Engineer 1: “Looks like we get a different sequence of bytes out of the compressor than we did previously.”
Engineer 2: “Do they render the same?”
Engineer 1: “Basically.”
Engineer 2: “Then … ignore the alert I guess. Or update the test.”
Similarly to the alert, the test failed on criteria that didn’t fully apply. The specific sequence of bytes doesn’t matter as long as the bitmap produced by decoding it as a JPEG is well-encoded and visually similar.
This happens when there isn’t enough high-level expressive infrastructure to easily assert the condition that actually matters. The next best thing is to test or monitor for the easy-to-express-but-brittle condition.
The Trouble with Brittleness
When an end-to-end probe isn’t revealed but collecting aggregate statistics is available, teams are likely to write threshold alerts on arbitrary statistics. In lieu of a high-level way to say, “Fail the test if the decoded image isn’t roughly the same as the decoded image,” teams will test byte streams. Such brittleness reduces the value of testing and alerting by triggering false positives but also serves as a clear indication of where it may be valuable to invest in higher-level design.
Just because brittle isn’t best doesn’t mean brittle is bad. These tests and alerts still point to something that might be actionable. Data surrounding the alert will lead to more clues about the importance of the alert. This is why Winters explains that flaky tests are more negatively impactful than non-actionable alerts. There’s usually fewer data in the testing environment to show whether or not the test failed because of a software-related or test-related issue.
What Is the Pathway Forward?
Treat every alert with the priority it deserves rather than always being on high alert. Consider adding the flexibility of an Errors Budget to CI rather than only having an Errors Budget in alerting and focusing on absolutes with CI. Winters views that as a narrow perspective and recommends refining objectives and adding in an Error Budget for CI because 100% passing rate on CI is just like 100% uptime: awfully expensive.
Some other lessons learned:
Treating every alert as an equal cause for alarm isn’t generally the right approach.
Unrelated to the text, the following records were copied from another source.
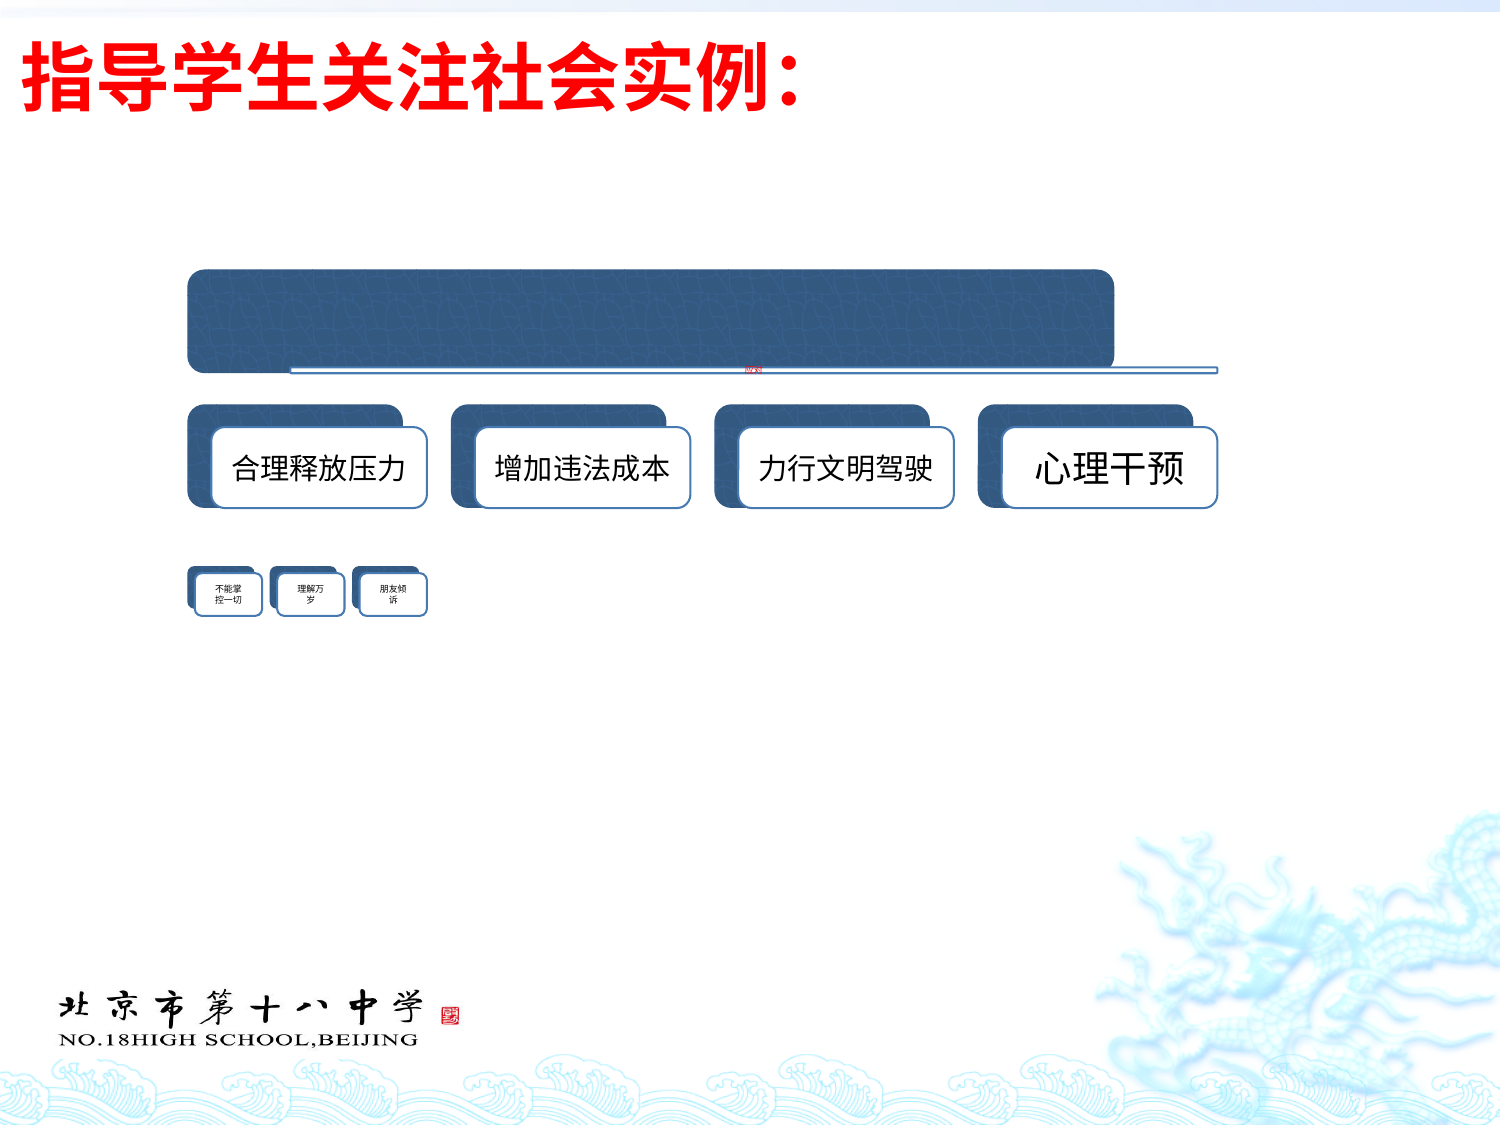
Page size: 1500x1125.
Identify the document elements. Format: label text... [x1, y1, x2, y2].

picture [0, 984, 516, 1059]
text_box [57, 268, 1347, 779]
text_box 指导学生关注社会实例： [5, 23, 861, 129]
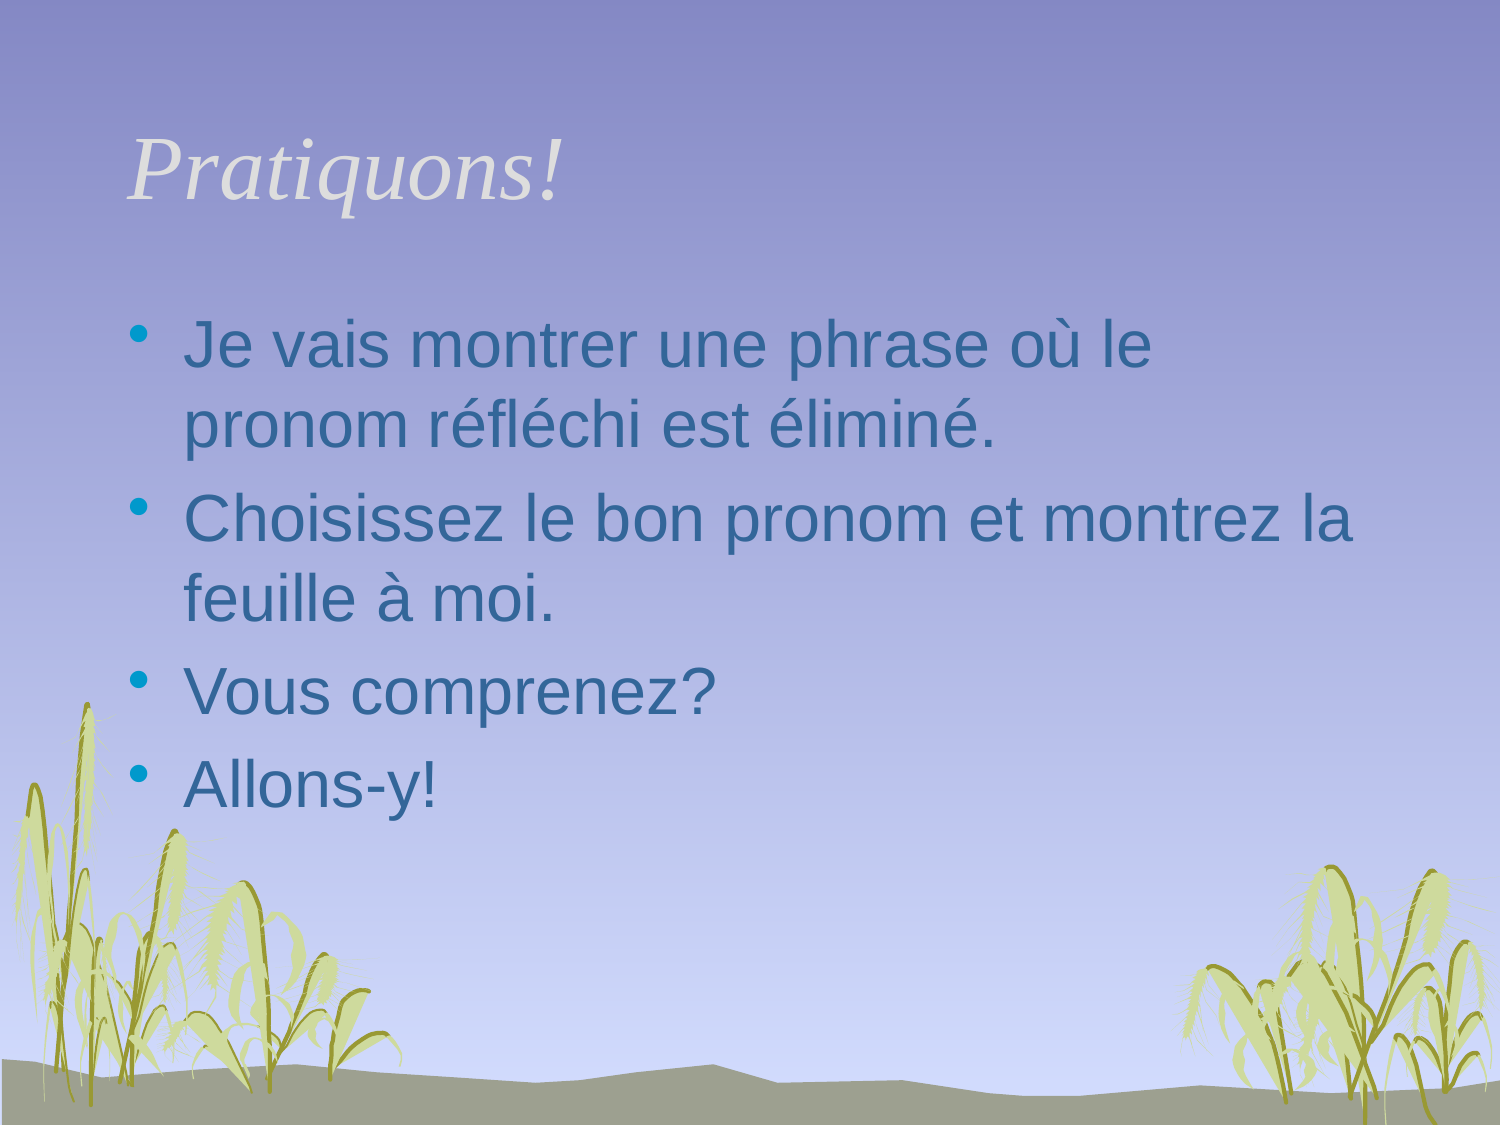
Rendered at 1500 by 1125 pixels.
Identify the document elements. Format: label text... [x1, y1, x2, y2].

list Je vais montrer une phrase où le pronom réfléchi est éliminé. Choisissez le bon pronom et montrez la feuille à moi. Vous comprenez? Allons-y! [112, 293, 1388, 969]
title Pratiquons! [112, 68, 1388, 257]
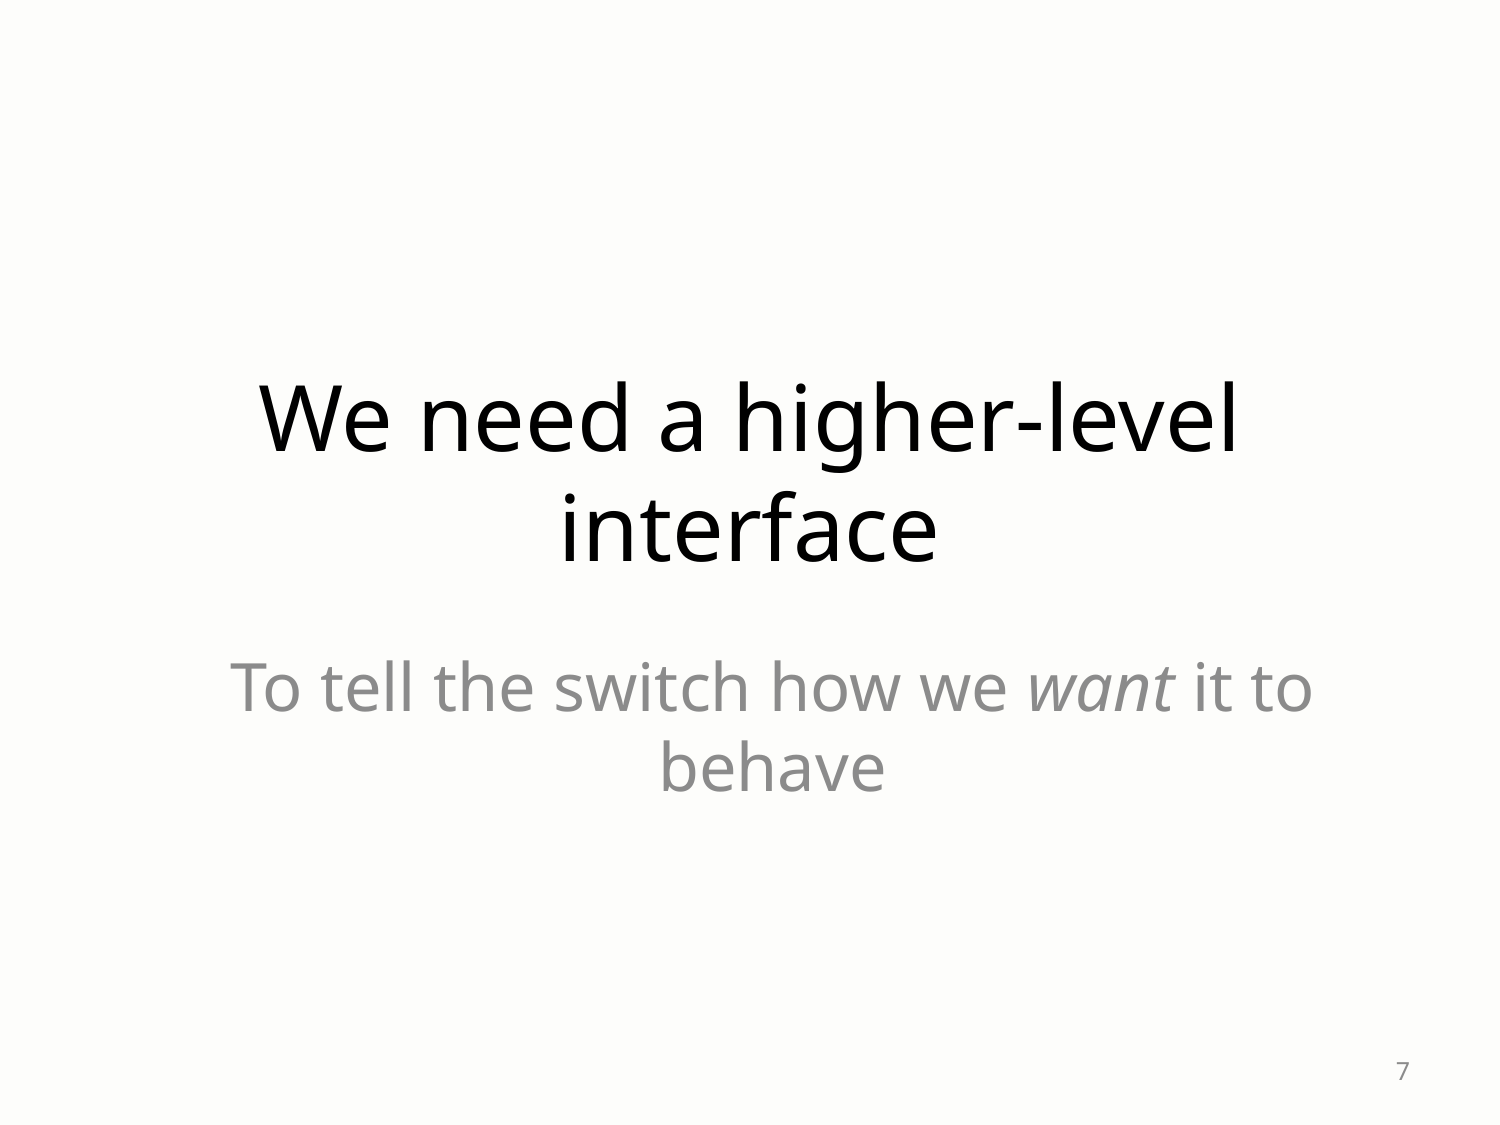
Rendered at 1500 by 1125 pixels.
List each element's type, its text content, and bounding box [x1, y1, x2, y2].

slide_number 7 [1074, 1042, 1425, 1103]
subtitle To tell the switch how we want it to behave [120, 637, 1425, 925]
title We need a higher-level interface [43, 349, 1456, 591]
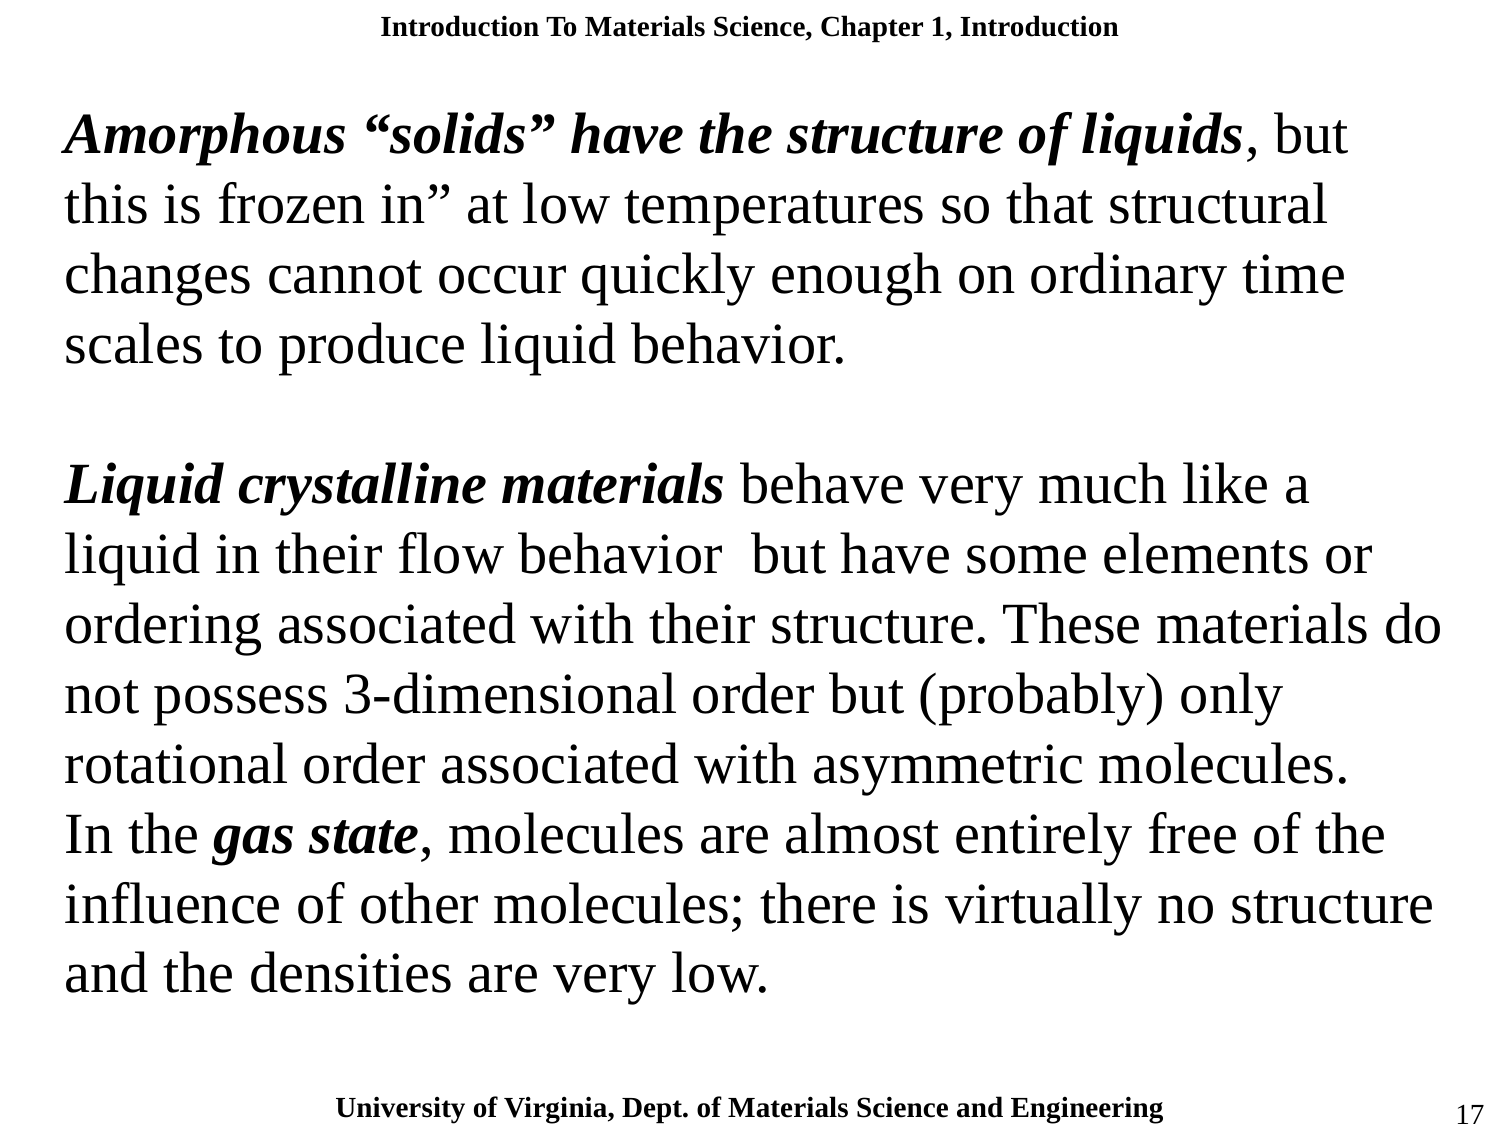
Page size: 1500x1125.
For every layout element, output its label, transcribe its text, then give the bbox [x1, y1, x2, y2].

slide_number 17 [1420, 1087, 1500, 1125]
text_box Amorphous “solids” have the structure of liquids, but this is frozen in” at low temperatures so that structural changes cannot occur quickly enough on ordinary time scales to produce liquid behavior. Liquid crystalline materials behave very much like a liquid in their flow behavior but have some elements or ordering associated with their structure. These materials do not possess 3-dimensional order but (probably) only rotational order associated with asymmetric molecules. In the gas state, molecules are almost entirely free of the influence of other molecules; there is virtually no structure and the densities are very low. [49, 87, 1463, 1012]
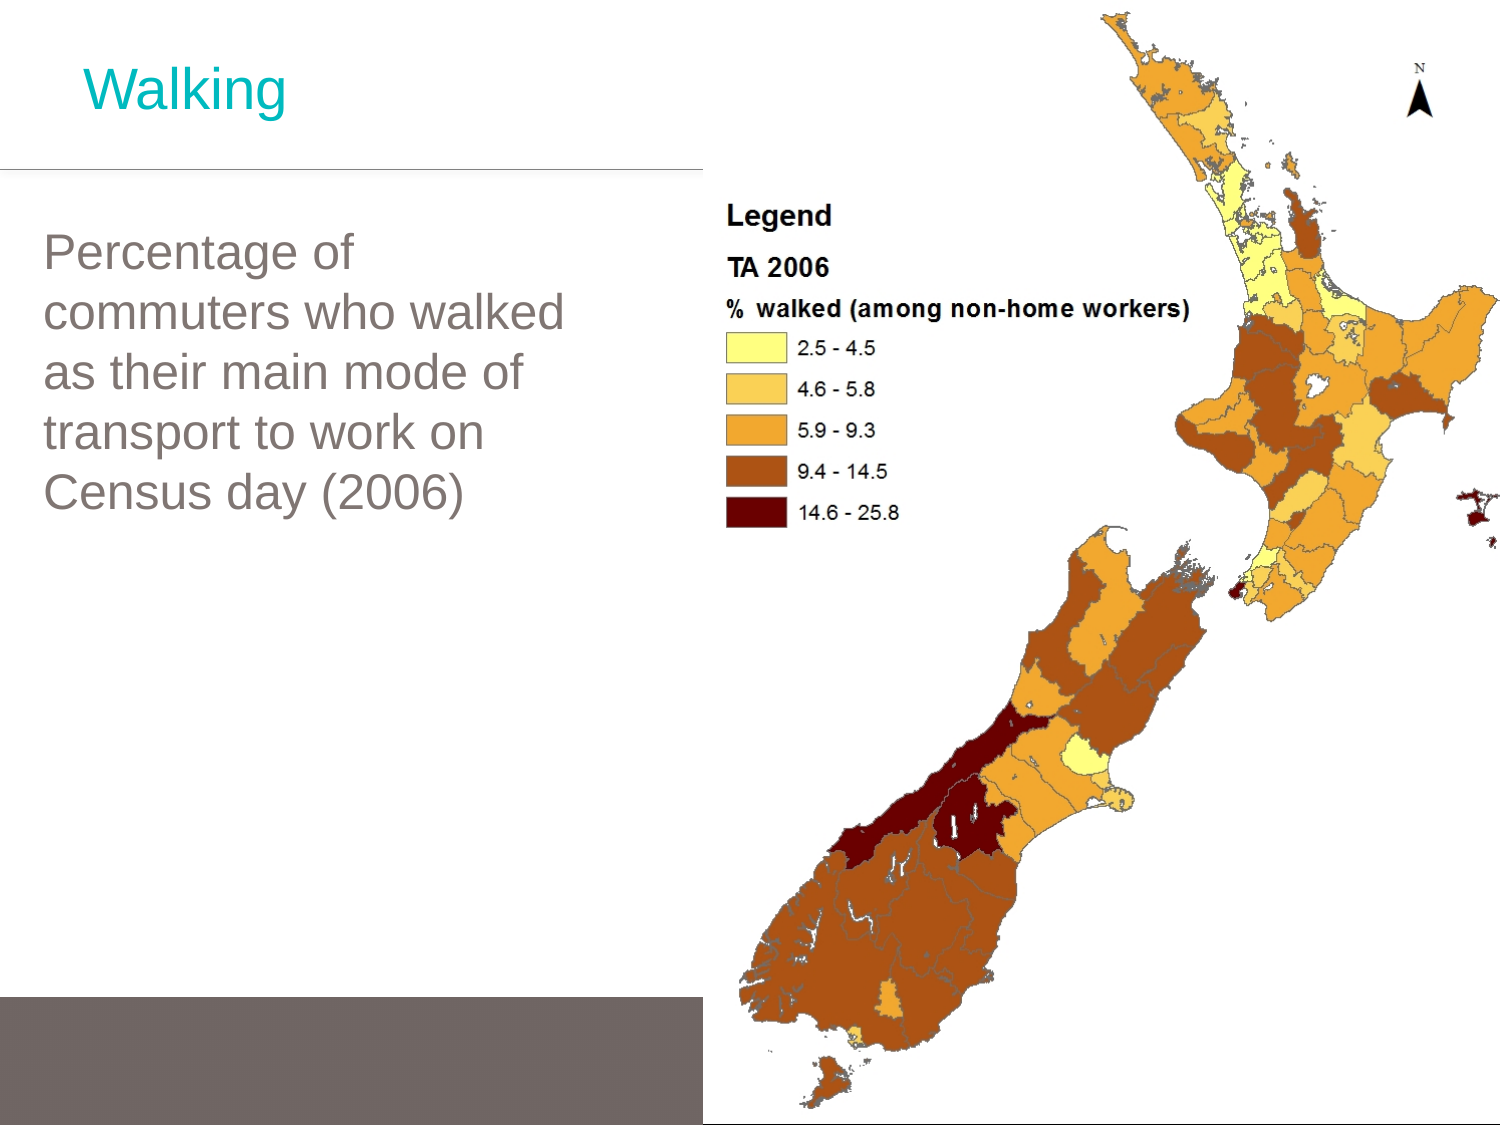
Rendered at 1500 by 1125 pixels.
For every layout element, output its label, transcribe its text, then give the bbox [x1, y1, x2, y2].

title Walking [68, 43, 698, 162]
text_box Percentage of commuters who walked as their main mode of transport to work on Census day (2006) [28, 212, 588, 527]
picture [0, 0, 1500, 1125]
This is one of those “alarm snooze” situations. The alarm matters but if it’s not incredibly impactful it’s ok to keep on moving. But that also doesn’t mean the alarm should get thrown out the window because tomorrow is a new day.
Reconsider policies where, if not all CI results are green, no commits can be made. Don’t throw out the alarm — if CI is reporting an issue, investigate. If the root cause is well-understood and won’t affect production then blocking commits quite possibly isn’t the best pathway forward and could be problematic in the long run.
This is a novel idea and Winters says he’s “still figuring out how to fully draw parallels.” For the next few years, “the task will be to see where existing SRE practice can be reconceptualized in a CI context to help explain testing and CI.” He looks for best practices in testing to clarify goals and policies on monitoring and alerting.